# Tandem



## eldridge (11 Mar 2019)

Hi folks

I've been offered a tandem I think it's 1951 are spares readily available? 

I think it needs a crank arm + a saddle.

Thanks for any advice.


----------



## biggs682 (11 Mar 2019)

eldridge said:


> Hi folks
> 
> I've been offered a tandem I think it's 1951 are spares readily available
> 
> ...



Pics required for sure 

I should think most parts are available and there are normally quite a few old tandems from similar era going cheap on e bay that you could buy for spares


----------



## eldridge (18 Mar 2019)

I'm going to look at it this afternoon, not sure how to post pics though, sorry.

Cheers Eldridge.


----------



## eldridge (18 Mar 2019)

it's an Armstrong tandem. Can anybody advise on spare parts and the best places to look?

Thanks for any help.


----------



## Ian H (18 Mar 2019)

An old tandem which hasn't been modernised will have non-standard bottom-brackets, headseat, brakes and probably gears. Cranks will probably be standard cottered (it's unlikely to be a cross-over drive). 
I think Armstrong were one of the better machines in their day.


----------



## eldridge (18 Mar 2019)

Cheers Ian H 

It's a single speed tandem and yes cotter pin cranks the bottom brackets appear to be in really good shape tbh, just trying to source parts and get it back on the road if possible.

Thanks for your reply.

Cheers Eldridge.


----------



## Ian H (18 Mar 2019)

The Tandem Club is a good source for advice and spares.


----------



## biggs682 (19 Mar 2019)

eldridge said:


> Cheers Ian H
> 
> It's a single speed tandem and yes cotter pin cranks the bottom brackets appear to be in really good shape tbh, just trying to source parts and get it back on the road if possible.
> 
> ...



Come on we need pictures 

It will be fun for sure sourcing the correct era parts but you should be able to source something that will do the job


----------



## eldridge (19 Mar 2019)

I can email you a pic if you like, that's the best I can do.

Thanks 

Eldridge


----------



## biggs682 (20 Mar 2019)

Here is @eldridge tandem , looks a nice project

And look at that large flange front hub total class , fit a saddle , crank arm and a chain and enjoy please please do no re paint


----------



## eldridge (20 Mar 2019)

Thanks for adding the photo Martin.

Regards

Eldridge

I think the wheels need rebuilding tbh. I deffo won't be repainting though. Any suggestions on preserving the paint that is left.

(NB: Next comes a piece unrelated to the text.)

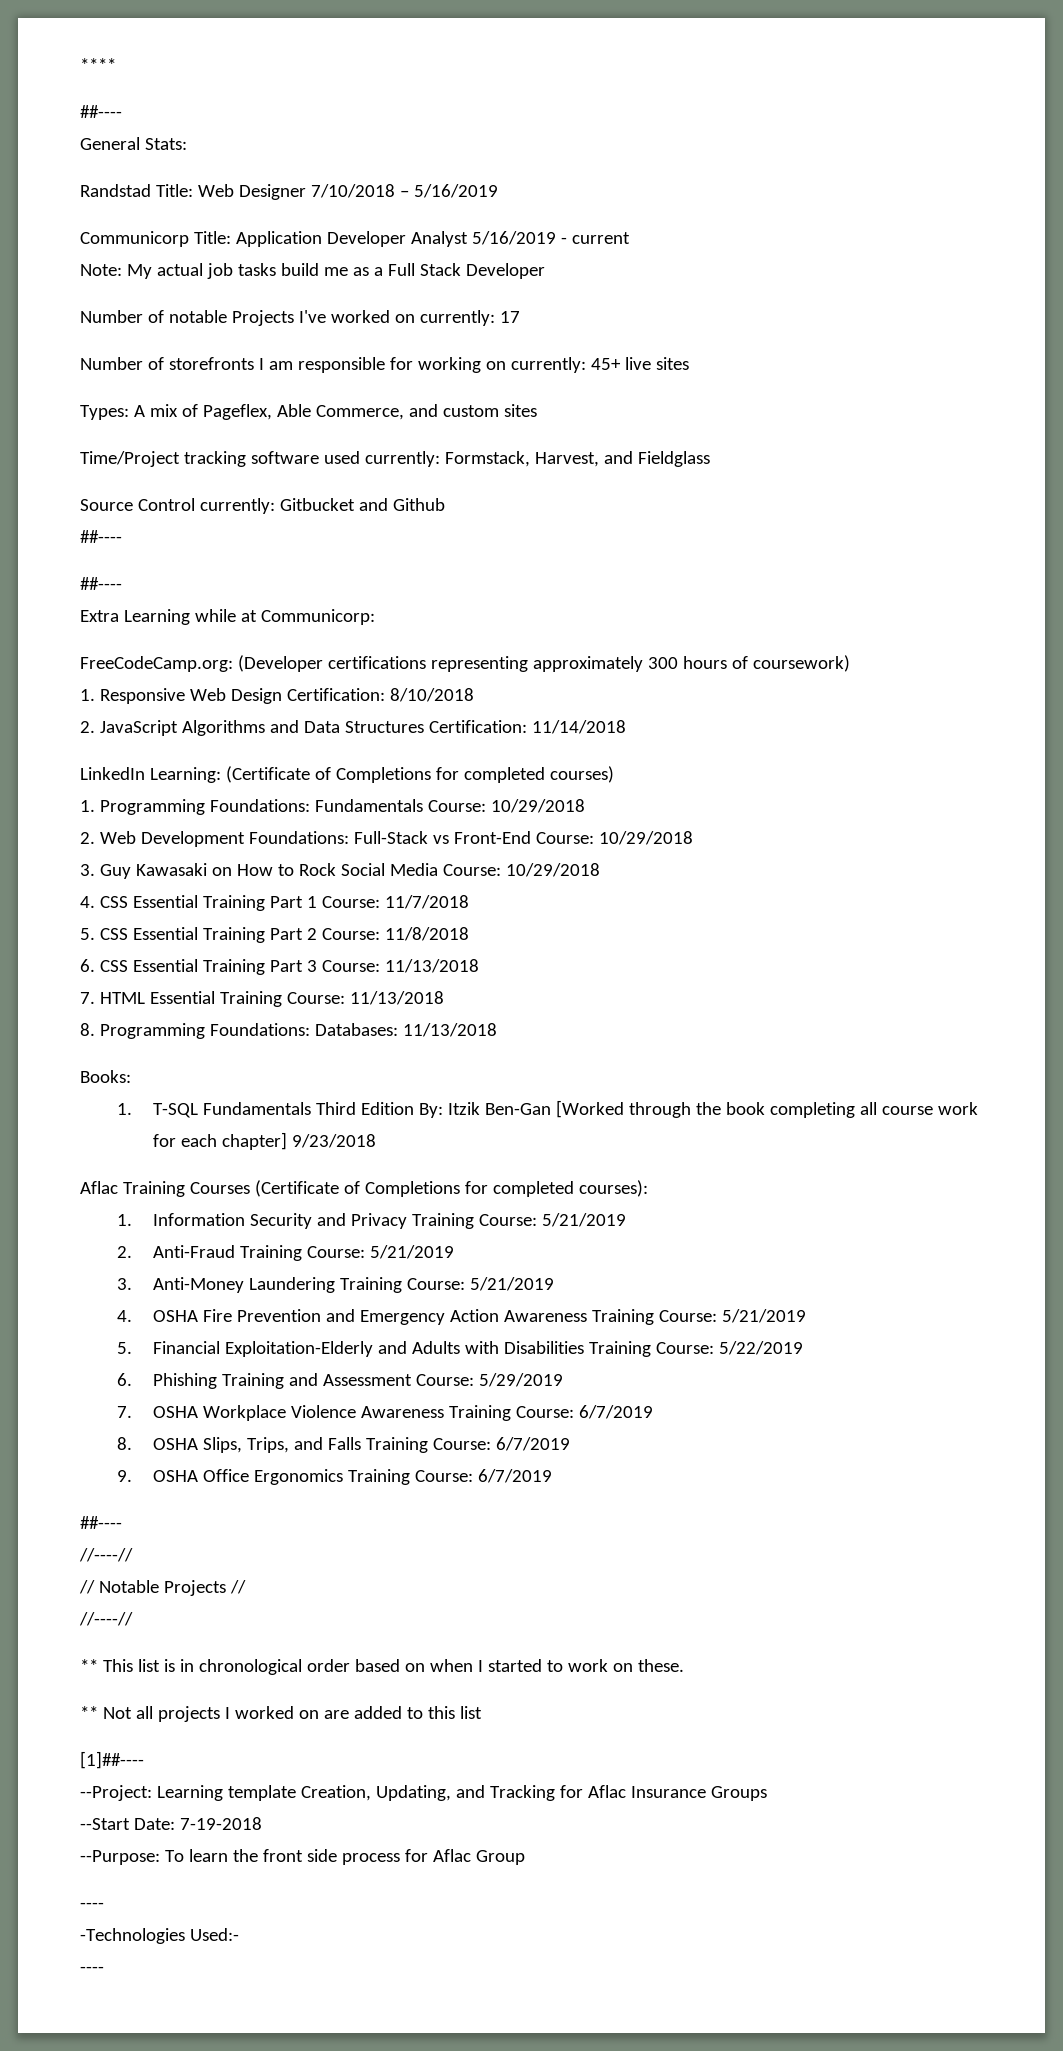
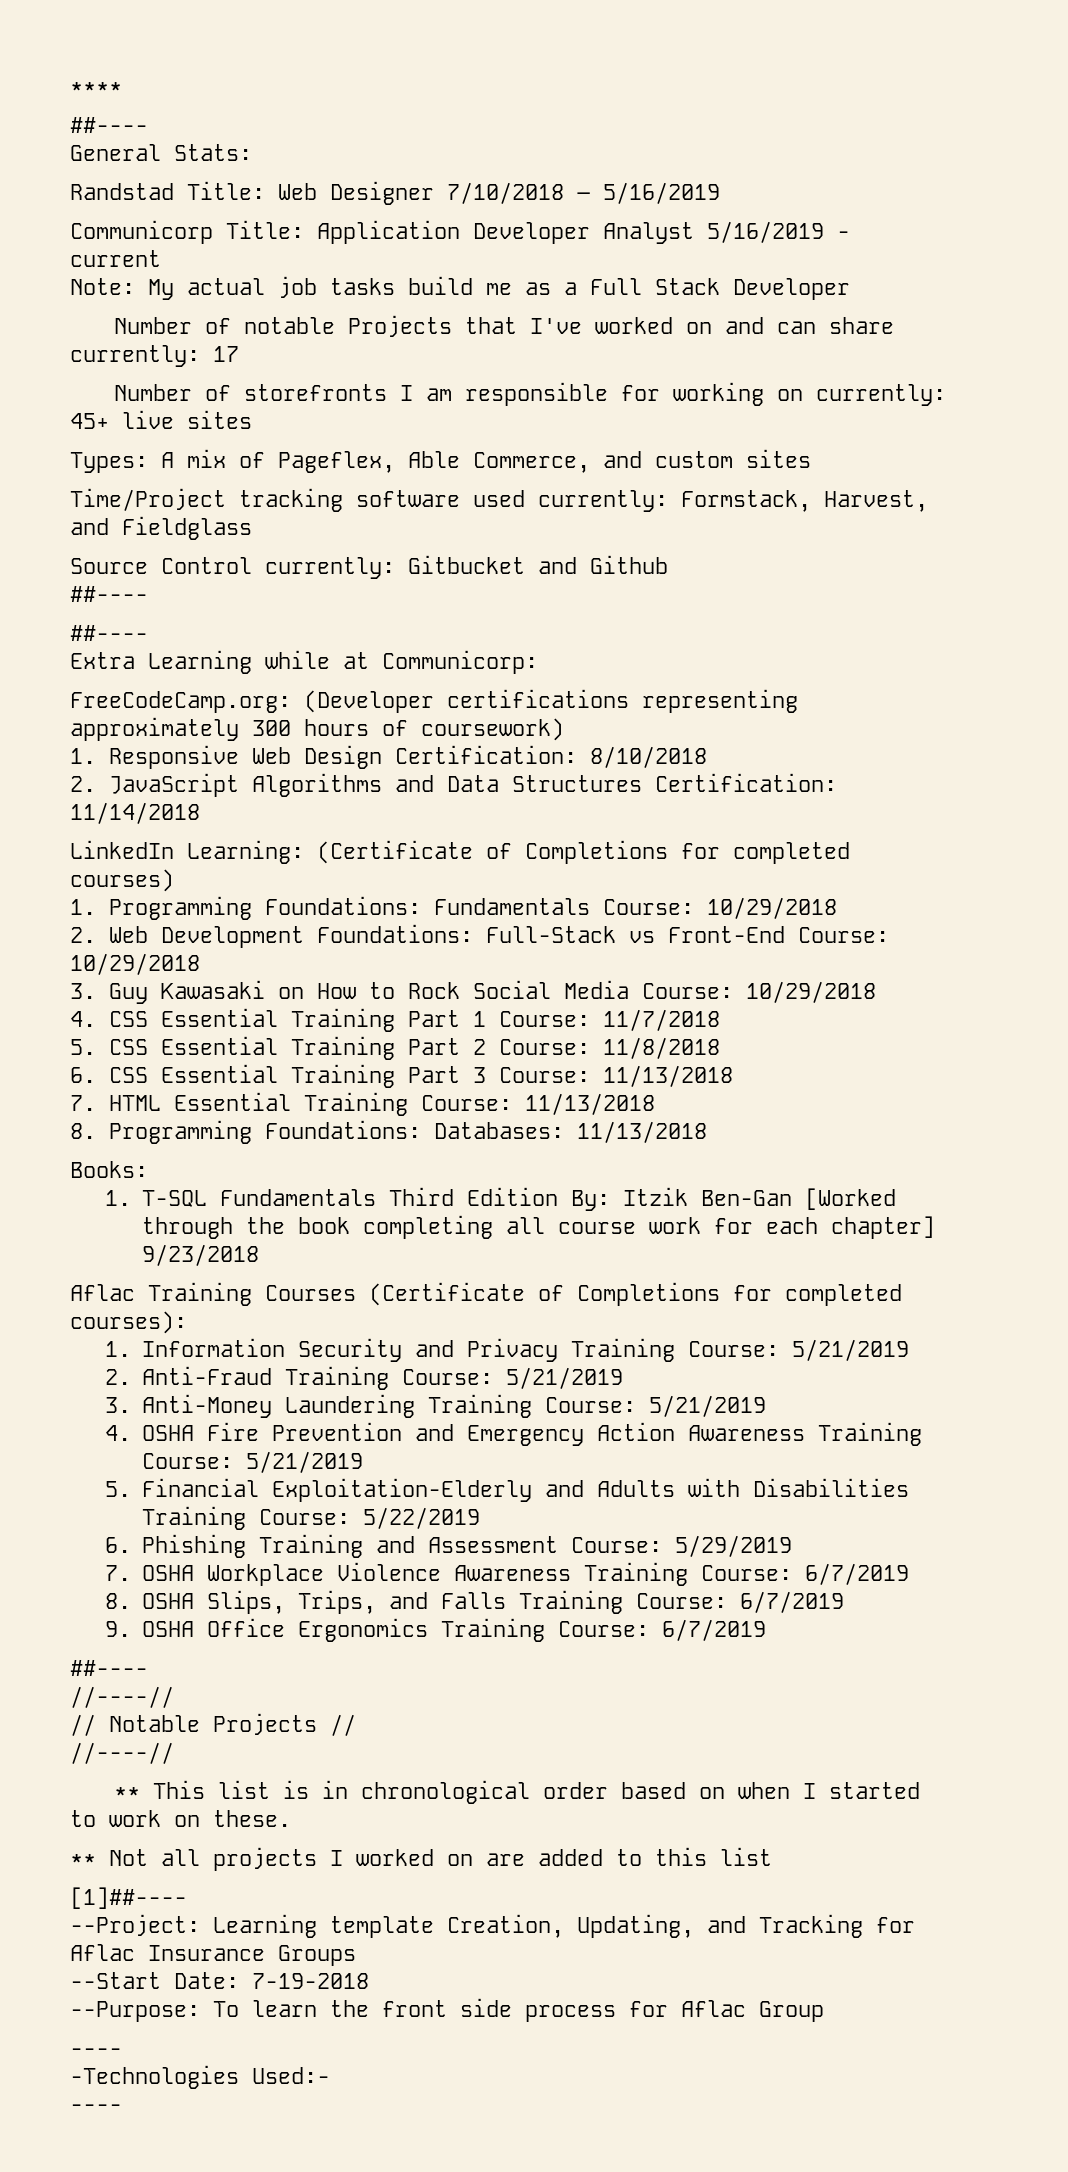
(294, 318) none -> [464,317,517,334] that
(415, 318) none -> [724,317,894,334] and can share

A mate a work let me have it, he was pretty gutted when I took it away really, he said he'd toured round Scotland on it with his brother when he was younger, he realises though that it's going to a good home and will be looked after.
I promised to take him for a spin when it's up and running.

That's all for now, thanks for looking.

Eldridge.

Oh one other question, are cotter pin cranks all the same size?

Also what ratio crank do you think would of been on the double?


----------



## Ian H (20 Mar 2019)

The BB axles are standard, the shells will be oversized (to modernise involves a bit of brazing: sleeve the shell and re-tap). 
It used to have a hub-brake on the rear, so that's probably not the original wheel. The brake calipers are definitely not original.
The size of the final-drive chainring will depend on what you put on the back. Your challenge is that tandems tend to require both lower and higher gears than solos.


----------



## eldridge (27 Mar 2019)

Hi folks bit of an update

The original owner came into work this morning with the rear chain ring the only trouble is its missing the small ring. 
So I'm on the hunt for a Wilson 3 bolt chain ring 32 teeth if anyone has one I know it's a long shot.

I'm assuming the the small ring on the double has the same number of teeth as the small ring at the front is this correct?

Anyway thanks for any help.

Eldridge.


----------



## eldridge (10 Apr 2019)

All fixed up now with a chain ring.

Eldridge.


----------



## biggs682 (12 Apr 2019)

eldridge said:


> All fixed up now with a chain ring.
> 
> Eldridge.



So when is the maiden ride ?


----------



## eldridge (13 Apr 2019)

Lastnight me and my son went round the block. Jesus it was hard work.


----------



## biggs682 (14 Apr 2019)

eldridge said:


> Lastnight me and my son went round the block. Jesus it was hard work.



So tell us all did you both enjoy it and have a giggle ? If so then it was worth it , if not then keep trying 

Here is the finished item , which to me looks splendid and it deserves to be used and enjoyed for sure i know i would 

Well done for saving another old bike from years of misery


----------



## eldridge (14 Apr 2019)

Thanks Matin for posting the pic.

We had a better day today on the caft chic ride for charity 10 miles around Cheshire.

Some lovely food at the end and a pint of craft beer well deserved.

Hopefully the tandem will have many years of use now.

Thanks once again

Eldridge.


----------